OLD LAND, NEW NATION

The Telegraph , Friday, June 28, 2013
Correspondent : ASHIS CHAKRABARTI
Bangladesh is the world’s eighth most populous country. Its national language, Bengali, ranks sixth in terms of the number of native speakers. It has the second largest Muslim population after Indonesia. Among the signatories to Osama bin Laden’s original declaration of jihad was a Bangladeshi cleric. It is among the poorest countries in the world — three years after its birth as a new nation in 1971, the World Bank estimated only Rwanda to have a smaller per capita income than Bangladesh. The story is very different now. The country is still woefully poor but its recent economic and social successes have been astounding. The country’s prime minister, Sheikh Hasina Wajed, hopes to make it a middle-income country by 2021. It comprises the world’s largest delta. But then, if climate change causes the earth’s temperature to rise by just one degree Celsius, 11 per cent of Bangladesh will be submerged.

All this should make the world sit up and get to know where this country is and how it is doing. Yet, as the editors of this volume lament, Bangladesh remains “a great unknown”. The only times the world gets to hear of Bangladesh are when natural disasters strike, a calamity like the death of over 1,000 garment factory workers in a recent multi-storeyed building collapse happens or when its never-ending political turmoil turns unusually violent. Or, when its religious zealots threaten to turn it into the “next Afghanistan”.

The essays, stories, reports, documents, photographs and cartoons in this volume offer an escape from the stereotypes and a real encounter with the country and its people. The way the editors have ensured this is remarkably refreshing. The result is more rewarding than dry academic research or journalistic simplifications.

The Reader’s story begins with voices from Bangladesh — as diverse as those of a woman worker of a garments factory, of Muhammad Yunus of the Grameen Bank talking about how mobile telephones changed the lives of poor village women, of young women narrating personal experiences of working for NGOs in the face of threats from religious fundamentalists or of a Hindu woman’s account of the fears and discriminations that bedevil the lives of the people belonging to a minority community.

Such authentic personal stories from ordinary people and from social and political leaders abound in all sections of the book. Together they convey the feeling of the country speaking for itself. There are chronologically ordered parts that trace the country’s history from the earliest recorded times to Mughal and British rules and to the birth of Bangladesh in 1971 after its liberation war against Pakistan.
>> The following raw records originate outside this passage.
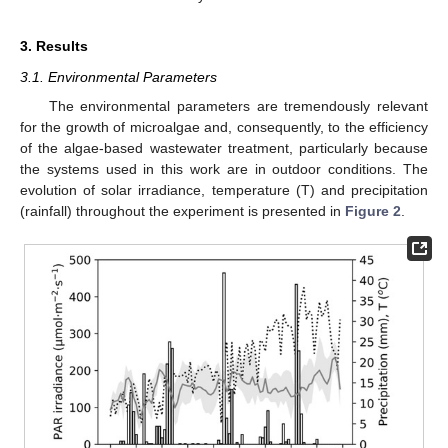
3. Results
3.1. Environmental Parameters
The environmental parameters are tremendously relevant
for the growth of microalgae and, consequently, to the efficiency
of the algae-based wastewater treatment, particularly because
the systems used in this work are in outdoor conditions. The
evolution of solar irradiance, temperature (T) and precipitation
(rainfall) throughout the experiment is presented in
Figure 2
.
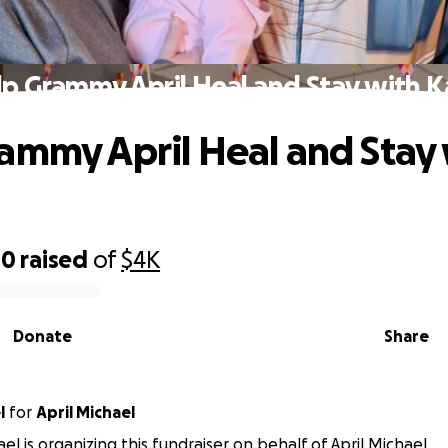
p Grammy April Heal and Stay with 
ammy April Heal and Stay
80
raised
of
$4K
Donate
Share
l
for
April Michael
el is organizing this fundraiser on behalf of April Michael.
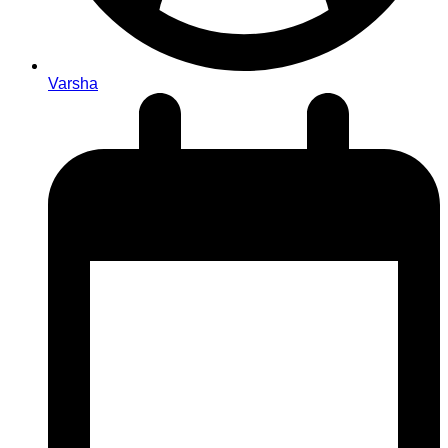
Varsha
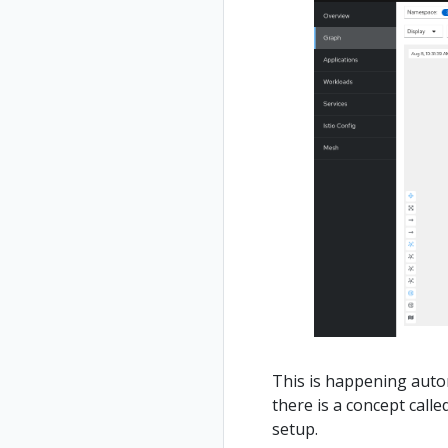
This is happening automa
there is a concept call
setup.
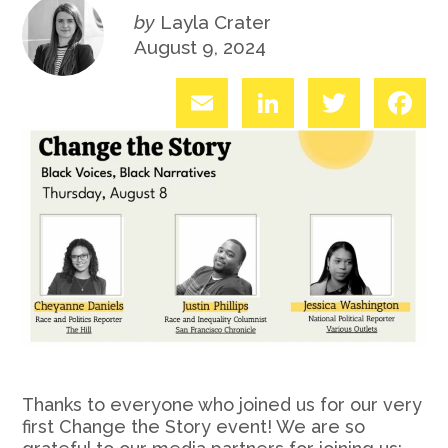
by
Layla Crater
August 9, 2024
Email
LinkedIn
Twitter
Fac
Thanks to everyone who joined us for our very
first Change the Story event! We are so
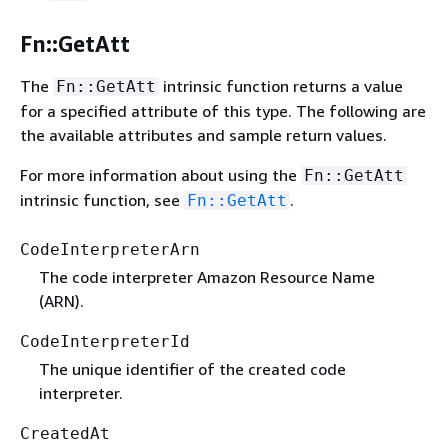
Fn::GetAtt
The
intrinsic function returns a value
Fn::GetAtt
for a specified attribute of this type. The following are
the available attributes and sample return values.
For more information about using the
Fn::GetAtt
intrinsic function, see
.
Fn::GetAtt
CodeInterpreterArn
The code interpreter Amazon Resource Name
(ARN).
CodeInterpreterId
The unique identifier of the created code
interpreter.
CreatedAt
Other parts deal with the “Dilemmas of Nationhood”, “Contemporary Culture”, the development debates and the Bangladeshi diaspora.
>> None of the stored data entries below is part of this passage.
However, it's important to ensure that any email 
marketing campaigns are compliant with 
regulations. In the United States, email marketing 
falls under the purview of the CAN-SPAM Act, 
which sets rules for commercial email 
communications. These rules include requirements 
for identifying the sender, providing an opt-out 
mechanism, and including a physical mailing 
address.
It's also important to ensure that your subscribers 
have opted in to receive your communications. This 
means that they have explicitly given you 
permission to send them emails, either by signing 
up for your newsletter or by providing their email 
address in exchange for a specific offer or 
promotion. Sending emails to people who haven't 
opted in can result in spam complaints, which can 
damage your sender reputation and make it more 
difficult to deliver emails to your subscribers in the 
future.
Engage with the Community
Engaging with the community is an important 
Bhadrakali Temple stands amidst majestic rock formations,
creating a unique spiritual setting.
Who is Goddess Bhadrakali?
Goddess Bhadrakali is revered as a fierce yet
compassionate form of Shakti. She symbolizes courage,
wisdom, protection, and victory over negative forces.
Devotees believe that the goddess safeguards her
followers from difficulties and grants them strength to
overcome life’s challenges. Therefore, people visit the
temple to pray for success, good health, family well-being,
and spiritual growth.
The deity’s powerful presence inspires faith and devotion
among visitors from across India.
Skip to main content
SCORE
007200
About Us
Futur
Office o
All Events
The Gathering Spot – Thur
But the book is unique in that each part offers a mix of scholarly essays of high standards, historical documents, popular literature and the arts and, above all, vivid personal narratives of contemporary characters. The “Early Histories” section, therefore, has accounts of Ibn Battutah’s visit to Sylhet in the 14th century, primarily to meet Shah Jalal, and of the visit of the Chinese scholar-monk, Xuanzang, to two Buddhist centres of learning in today’s Bangladesh in the seventh century. But the section also has two scholarly essays — one by Richard M. Eaton on the “Rise of Islam” in the Bengal delta and the other by Tapan Raychaudhuri on the “Poor and Rich in Mughal Bengal”.

The section on “Colonial Encounters” has an extract from Nirad C. Chaudhuri’s The Autobiography of an Unknown Indian, which James Cameron, in his An Indian Summer, called the “most superb study of East Bengal ever written”; Rokeya Sakhawat Hossain’s touching short story, “Sultana’s Dream”; and Fakir Lalon Shah’s song of his ‘faith’. But it also has David Kopf’s account of the Brahmo rebellion against Hindu tradition, a contemporary newspaper article on the Bengal famine of 1943 and A.K. Fazlul Haque’s maiden speech in the Bengal Legislative Assembly in 1913 on the “The Muhammadan Community”.
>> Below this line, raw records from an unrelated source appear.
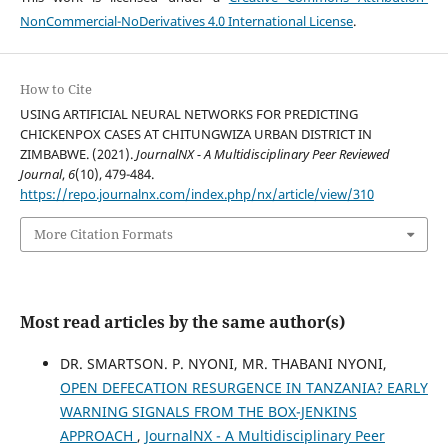
NonCommercial-NoDerivatives 4.0 International License
.
How to Cite
USING ARTIFICIAL NEURAL NETWORKS FOR PREDICTING
CHICKENPOX CASES AT CHITUNGWIZA URBAN DISTRICT IN
ZIMBABWE. (2021).
JournalNX - A Multidisciplinary Peer Reviewed
Journal
,
6
(10), 479-484.
https://repo.journalnx.com/index.php/nx/article/view/310
More Citation Formats
Most read articles by the same author(s)
DR. SMARTSON. P. NYONI, MR. THABANI NYONI,
OPEN DEFECATION RESURGENCE IN TANZANIA? EARLY
WARNING SIGNALS FROM THE BOX-JENKINS
APPROACH
,
JournalNX - A Multidisciplinary Peer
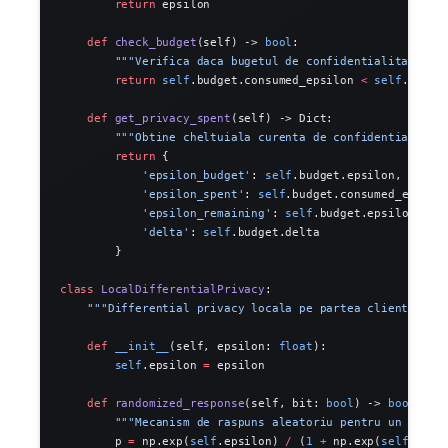
        return
 epsilon
    def
 check_budget
(self) -> 
bool
:
        """Verifica daca bugetul de confidentialitate es
        return
 self
.budget.consumed_epsilon 
<
 self
.budge
    def
 get_privacy_spent
(self) -> Dict:
        """Obtine cheltuiala curenta de confidentialitat
        return
 {
            'epsilon_budget'
: 
self
.budget.epsilon,
            'epsilon_spent'
: 
self
.budget.consumed_epsilo
            'epsilon_remaining'
: 
self
.budget.epsilon 
-
 s
            'delta'
: 
self
.budget.delta
        }
class
 LocalDifferentialPrivacy
:
    """Differential privacy locala pe partea clientului.
    def
 __init__
(self, epsilon: 
float
):
        self
.epsilon 
=
 epsilon
    def
 randomized_response
(self, bit: 
bool
) -> 
bool
:
        """Mecanism de raspuns aleatoriu pentru un singu
        p 
=
 np.exp(
self
.epsilon) 
/
 (
1
 +
 np.exp(
self
.epsi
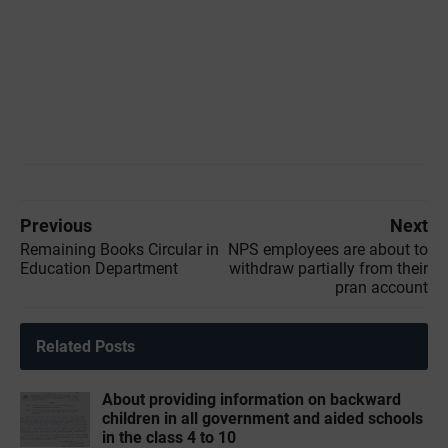
Previous
Next
Remaining Books Circular in
NPS employees are about to
Education Department
withdraw partially from their
pran account
Related Posts
About providing information on backward
children in all government and aided schools
in the class 4 to 10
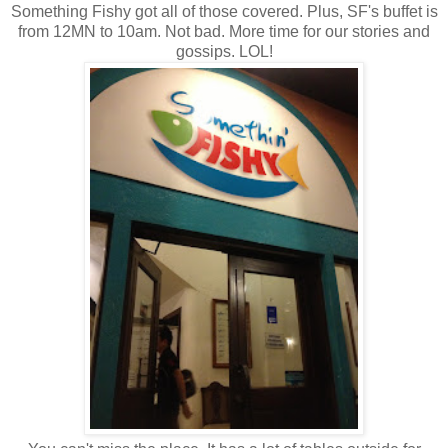
Something Fishy got all of those covered. Plus, SF's buffet is
from 12MN to 10am. Not bad. More time for our stories and
gossips. LOL!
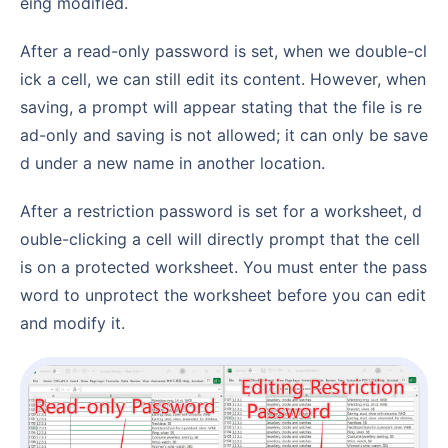
eing modified.
After a read-only password is set, when we double-cl
ick a cell, we can still edit its content. However, when
saving, a prompt will appear stating that the file is re
ad-only and saving is not allowed; it can only be save
d under a new name in another location.
After a restriction password is set for a worksheet, d
ouble-clicking a cell will directly prompt that the cell
is on a protected worksheet. You must enter the pass
word to unprotect the worksheet before you can edit
and modify it.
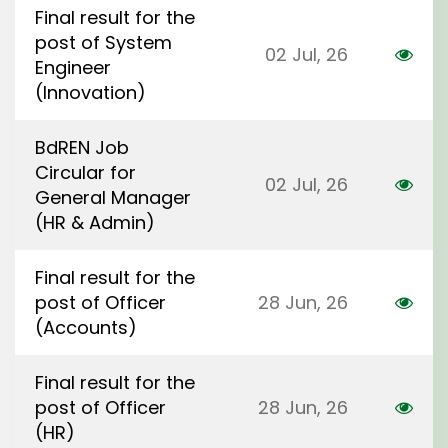
Final result for the
post of System
02 Jul, 26
Engineer
(Innovation)
BdREN Job
Circular for
02 Jul, 26
General Manager
(HR & Admin)
Final result for the
post of Officer
28 Jun, 26
(Accounts)
Final result for the
post of Officer
28 Jun, 26
(HR)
Some of the momentous events in Bengal’s recent history come alive in historical documents such as Cyril Radcliffe’s account of the boundary-making for independent India, Sheikh Mujibur Rahman’s declaration of Bangladesh’s independence in March 1971, and the manifesto of the Bangladesh Nationalist Party. Joya Chatterjee’s essay on the dispersal of Partition refugees in India is among the finest in the book. It is a powerful recollection of how New Delhi cynically discriminated between refugees from East Bengal and those from West Punjab. An equally penetrating study of the economic divergence between East and West Pakistan by Rehman Sobhan shows why the two parts of Pakistan could not stay together. The language movement of 1952 marked only the beginning of the future separation. And, finally, there is the section on Bangladeshis beyond Bangladesh that tells the story of their dynamism, their bitter struggles on other shores and their hopes.